In a San Diego Union-Tribune interview last summer, Akhtar said that while religion is less overtly a part of the storyline in “Junk” than in some of his past plays, it’s still present in the sense that “the lords of finance and the high priests of finance won our minds” starting in the 1980s. “Because our lives now are completely dominated by finance.

“There’s also this notion of immigrant struggle. One of the stories of the ‘80s is a rising immigrant class within the world of finance, whether it was the Jewish financiers or Italian-American prosecuting attorney (Rudolph) Giuliani,” who later became New York’s mayor.

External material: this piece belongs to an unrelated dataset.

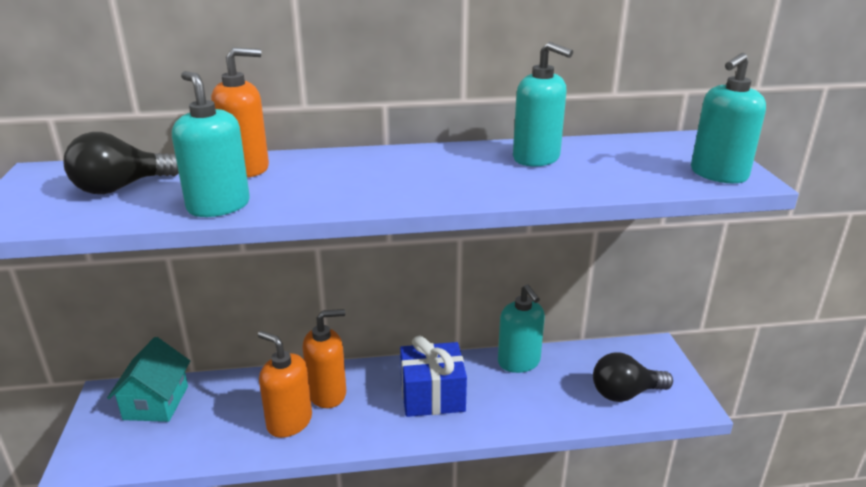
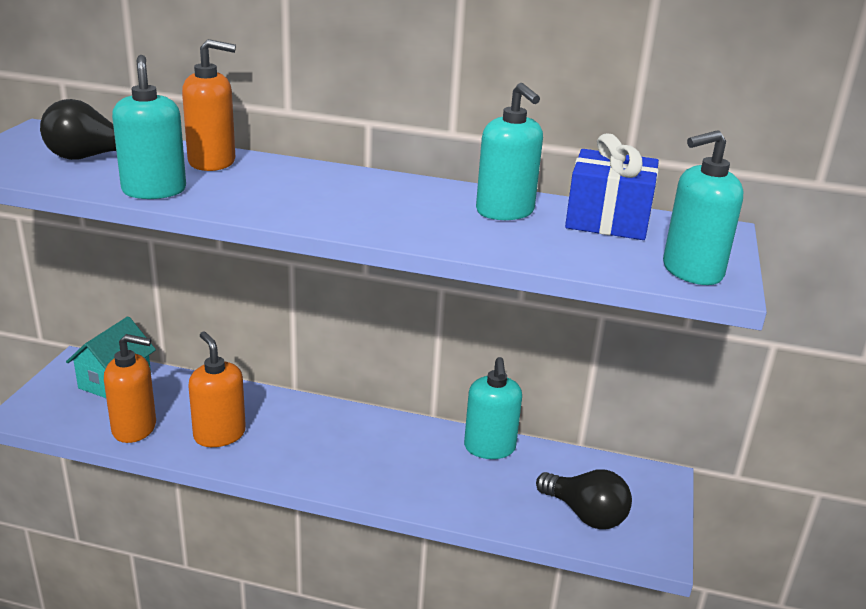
camera: 20 degrees right, 0 degrees up
orange soap dispenser [303,309,346,408] -> orange soap dispenser moved to [104,334,156,443]
blue gift [400,336,467,417] -> blue gift moved to [565,133,659,240]
black light bulb [593,352,673,402] -> black light bulb turned 150 degrees counterclockwise [536,469,632,529]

“Mergers and acquisitions became a tool to pull apart an economy that came from one era and was suited to that way of life, and to remake it. So that battle is very much onstage - minorities and immigrants moving their way up.”

“Junk” is set to become the 29th Playhouse-connected show to hit Broadway, after “Come From Away” and then “Indecent” in April.

The Jimmy Buffett-centric musical “Escape to Margaritaville,” which has its world premiere at the Playhouse in May, is poised to become No. 30 when it heads to New York next year.